* Directive
Check each line of the entries below for the string "bold"; copy every line where it appears.

Items from a dataset:
------------------------

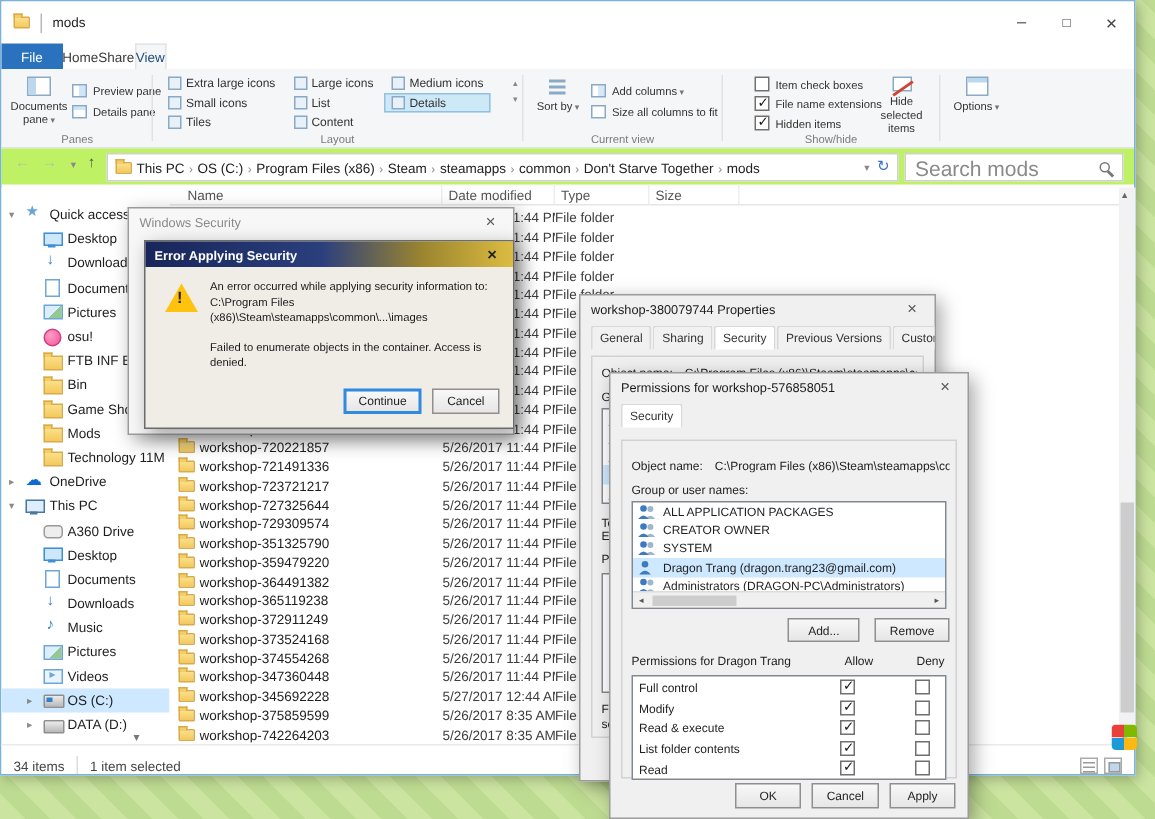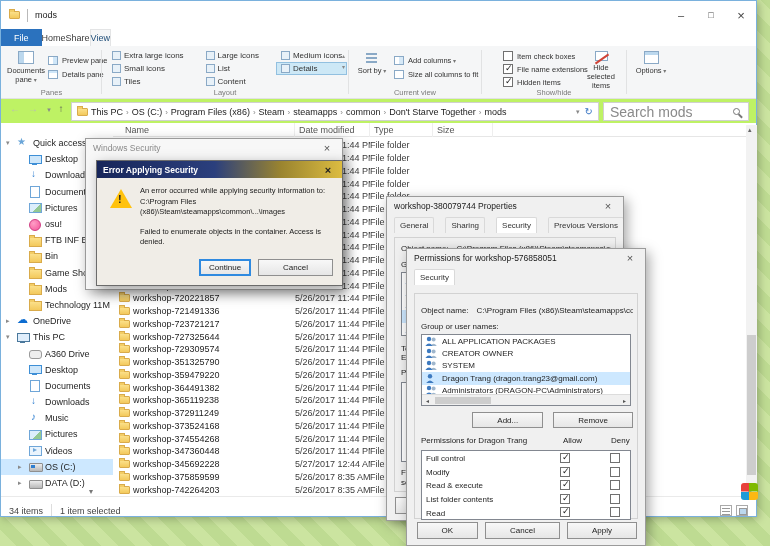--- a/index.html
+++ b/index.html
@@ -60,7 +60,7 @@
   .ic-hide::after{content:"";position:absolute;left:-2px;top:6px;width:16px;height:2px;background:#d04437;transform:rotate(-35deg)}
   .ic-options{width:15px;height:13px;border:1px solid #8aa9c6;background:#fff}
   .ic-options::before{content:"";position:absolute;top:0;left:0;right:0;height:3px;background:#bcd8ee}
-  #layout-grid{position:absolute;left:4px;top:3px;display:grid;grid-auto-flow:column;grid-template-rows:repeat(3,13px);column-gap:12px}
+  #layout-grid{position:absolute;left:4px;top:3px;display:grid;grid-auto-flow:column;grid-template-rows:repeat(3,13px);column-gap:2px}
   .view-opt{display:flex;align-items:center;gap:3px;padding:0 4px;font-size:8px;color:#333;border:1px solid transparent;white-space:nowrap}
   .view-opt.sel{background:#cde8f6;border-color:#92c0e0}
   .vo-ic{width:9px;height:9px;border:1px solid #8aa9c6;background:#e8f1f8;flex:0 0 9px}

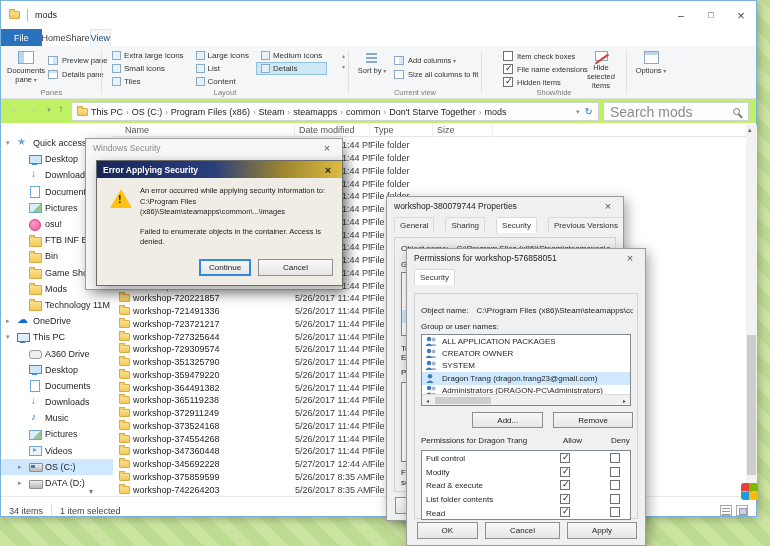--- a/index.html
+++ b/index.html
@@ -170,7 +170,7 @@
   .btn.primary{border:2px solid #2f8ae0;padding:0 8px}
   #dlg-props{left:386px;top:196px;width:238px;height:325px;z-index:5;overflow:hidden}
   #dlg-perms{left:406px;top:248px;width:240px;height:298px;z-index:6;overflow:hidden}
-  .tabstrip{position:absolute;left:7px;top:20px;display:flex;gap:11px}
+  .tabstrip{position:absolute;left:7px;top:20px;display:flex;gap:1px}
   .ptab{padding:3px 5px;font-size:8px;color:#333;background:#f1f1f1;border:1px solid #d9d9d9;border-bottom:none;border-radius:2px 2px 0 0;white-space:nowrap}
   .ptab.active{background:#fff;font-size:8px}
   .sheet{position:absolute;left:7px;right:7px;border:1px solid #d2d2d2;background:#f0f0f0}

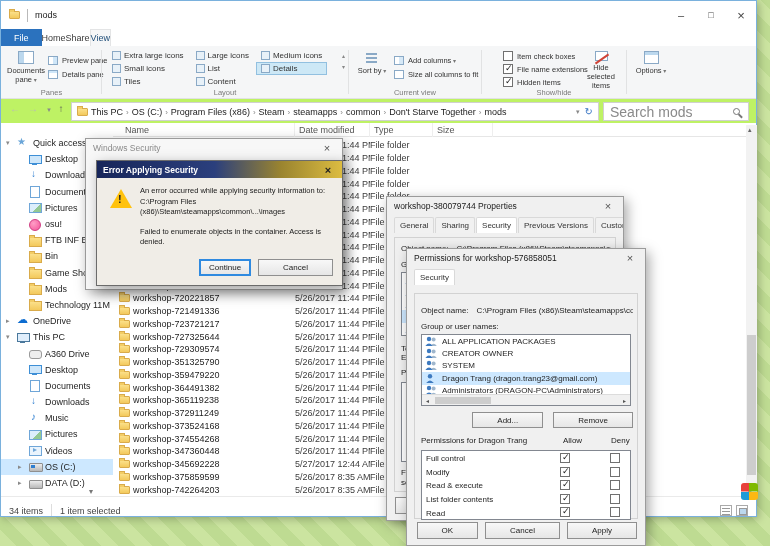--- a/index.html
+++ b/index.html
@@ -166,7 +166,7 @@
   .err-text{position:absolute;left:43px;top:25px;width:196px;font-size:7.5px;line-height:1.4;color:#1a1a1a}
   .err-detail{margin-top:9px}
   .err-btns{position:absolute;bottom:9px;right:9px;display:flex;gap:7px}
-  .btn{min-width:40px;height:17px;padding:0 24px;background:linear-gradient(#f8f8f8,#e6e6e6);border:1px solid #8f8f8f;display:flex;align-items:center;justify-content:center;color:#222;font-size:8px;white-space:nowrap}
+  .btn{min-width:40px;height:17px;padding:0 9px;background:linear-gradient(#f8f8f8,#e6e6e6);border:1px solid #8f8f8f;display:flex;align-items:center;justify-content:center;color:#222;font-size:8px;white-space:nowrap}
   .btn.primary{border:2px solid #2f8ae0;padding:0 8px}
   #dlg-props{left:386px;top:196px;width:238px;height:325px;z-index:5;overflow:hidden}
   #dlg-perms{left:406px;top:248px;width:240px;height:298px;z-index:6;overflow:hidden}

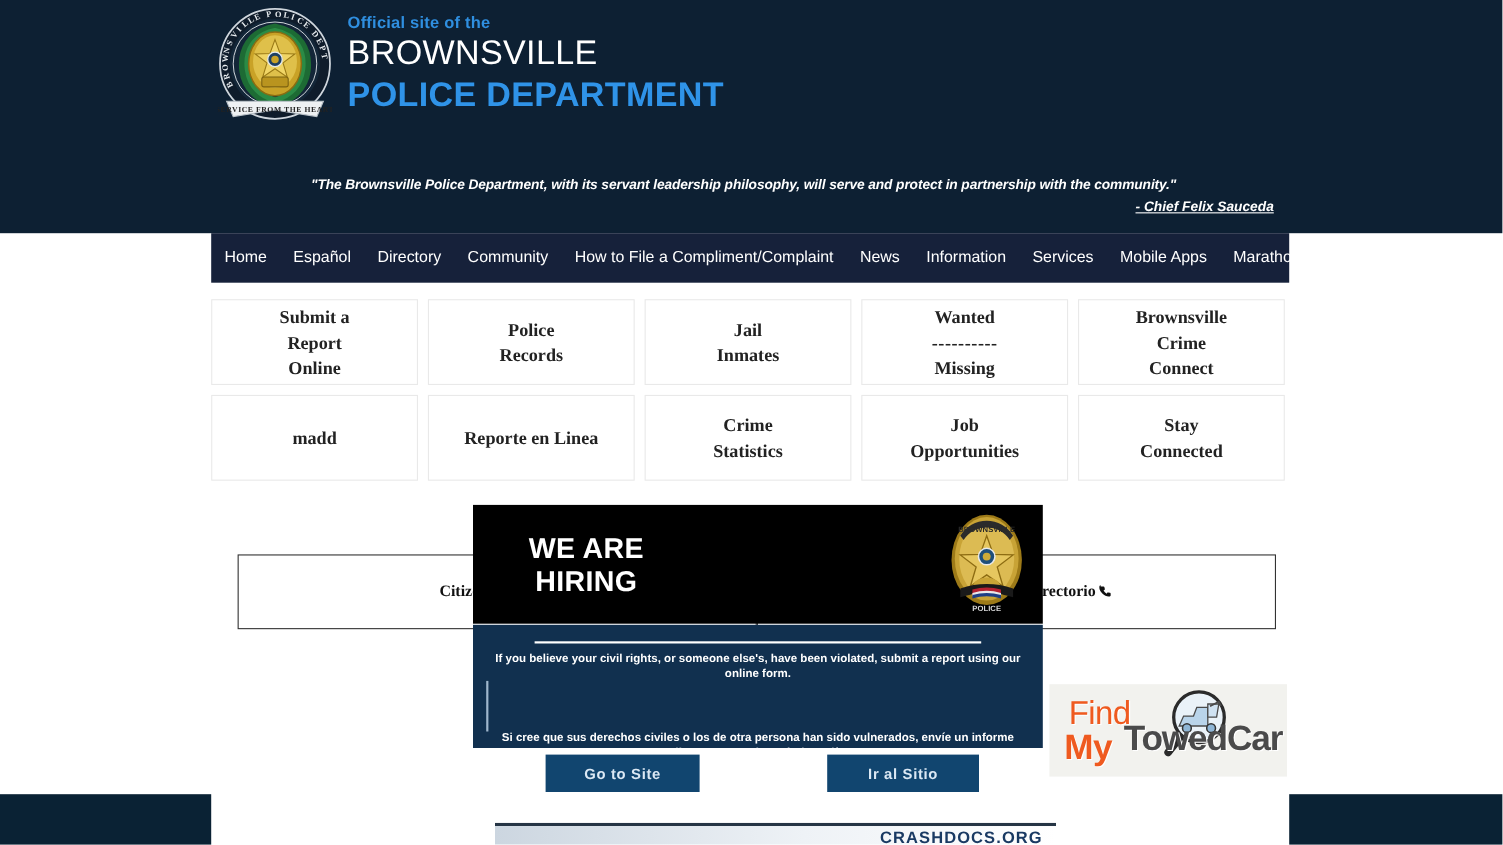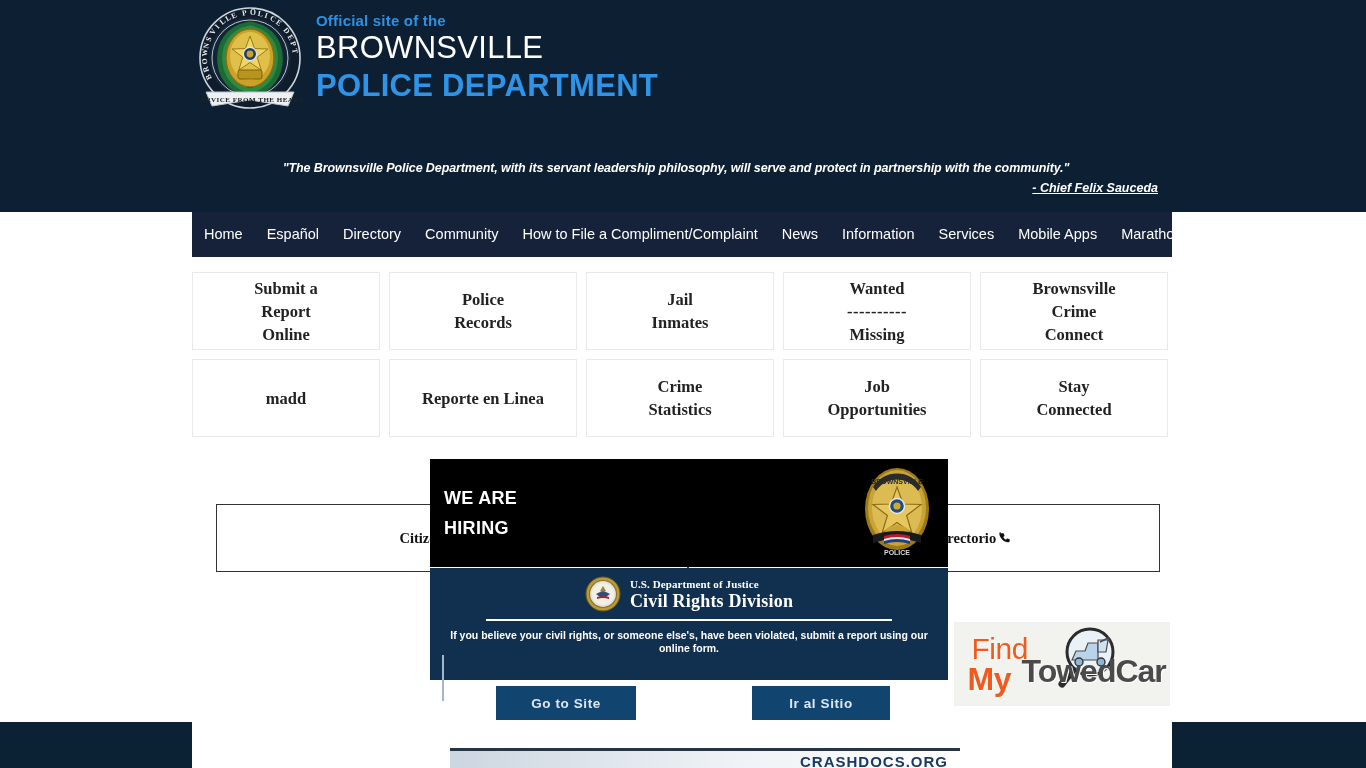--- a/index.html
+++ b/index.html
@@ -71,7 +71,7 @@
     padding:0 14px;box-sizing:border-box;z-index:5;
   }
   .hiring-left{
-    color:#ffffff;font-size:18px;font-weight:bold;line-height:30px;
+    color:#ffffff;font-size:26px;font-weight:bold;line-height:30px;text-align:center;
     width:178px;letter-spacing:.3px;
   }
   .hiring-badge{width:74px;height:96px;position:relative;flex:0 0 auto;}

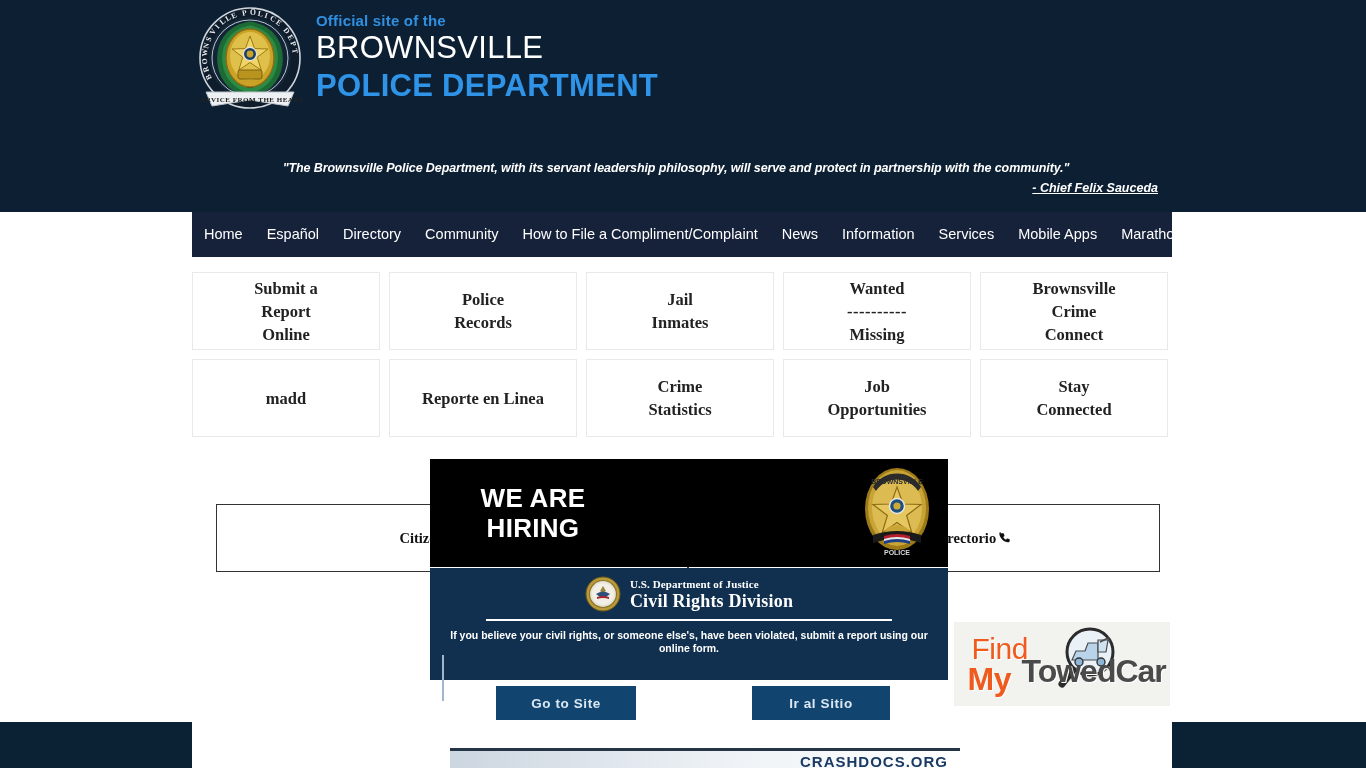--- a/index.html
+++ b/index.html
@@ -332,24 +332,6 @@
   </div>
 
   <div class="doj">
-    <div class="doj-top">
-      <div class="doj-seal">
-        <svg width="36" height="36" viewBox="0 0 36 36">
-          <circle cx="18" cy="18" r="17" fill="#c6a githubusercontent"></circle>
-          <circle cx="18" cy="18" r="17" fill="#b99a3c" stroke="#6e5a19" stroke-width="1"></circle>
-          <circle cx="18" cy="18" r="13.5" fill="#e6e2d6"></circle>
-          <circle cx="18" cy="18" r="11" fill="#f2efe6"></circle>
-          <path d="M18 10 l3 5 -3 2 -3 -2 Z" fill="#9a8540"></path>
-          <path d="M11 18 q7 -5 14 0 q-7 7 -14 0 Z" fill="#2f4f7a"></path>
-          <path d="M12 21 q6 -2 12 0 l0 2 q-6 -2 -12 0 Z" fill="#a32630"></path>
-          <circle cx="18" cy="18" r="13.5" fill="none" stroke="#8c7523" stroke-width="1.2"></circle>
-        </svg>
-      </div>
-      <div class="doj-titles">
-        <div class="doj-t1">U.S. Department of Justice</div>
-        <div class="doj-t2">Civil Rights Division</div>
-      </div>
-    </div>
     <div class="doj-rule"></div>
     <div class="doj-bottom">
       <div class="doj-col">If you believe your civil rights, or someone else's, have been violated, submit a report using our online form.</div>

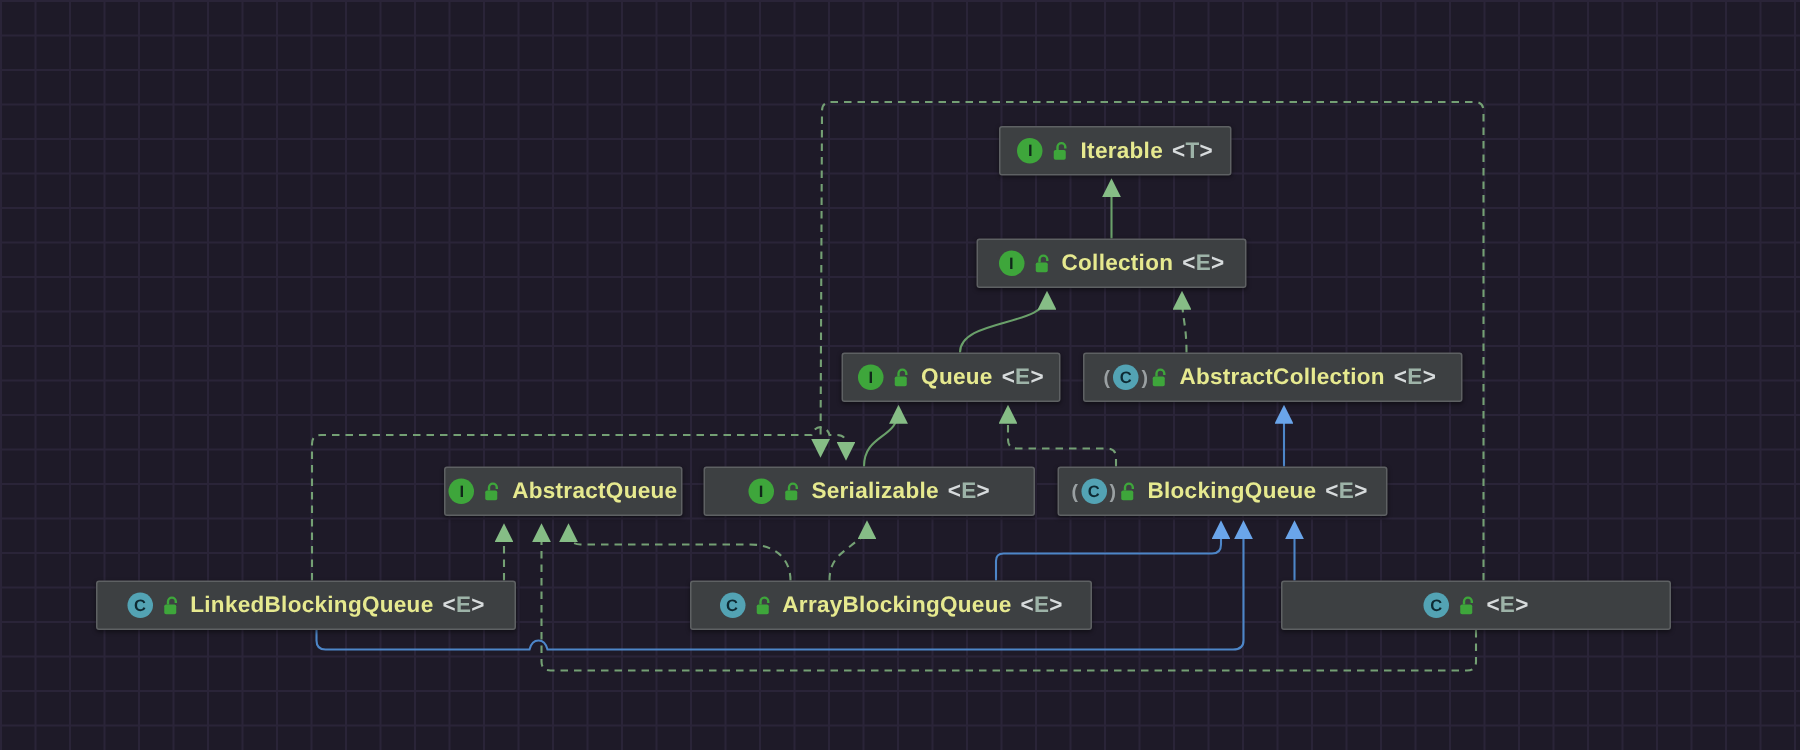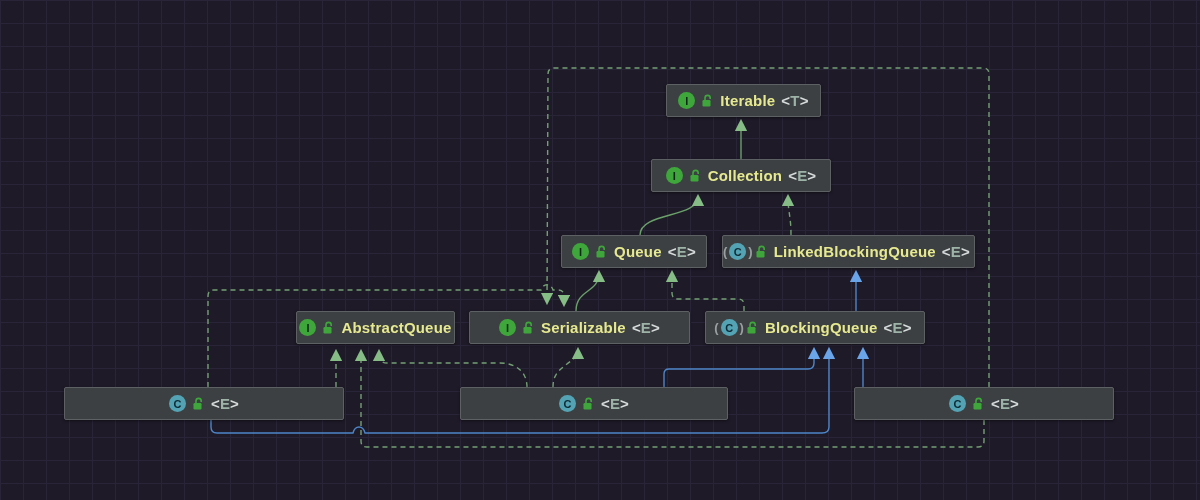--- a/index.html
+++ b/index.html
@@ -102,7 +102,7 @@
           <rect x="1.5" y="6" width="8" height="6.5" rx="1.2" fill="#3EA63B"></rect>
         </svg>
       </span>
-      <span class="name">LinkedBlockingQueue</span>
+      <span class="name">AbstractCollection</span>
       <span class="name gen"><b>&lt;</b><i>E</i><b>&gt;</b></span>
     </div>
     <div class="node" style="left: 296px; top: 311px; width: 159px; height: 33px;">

------------------------

* Answer to this task
-    color:#ffffff;font-size:18px;font-weight:bold;line-height:30px;
+    color:#ffffff;font-size:26px;font-weight:bold;line-height:30px;text-align:center;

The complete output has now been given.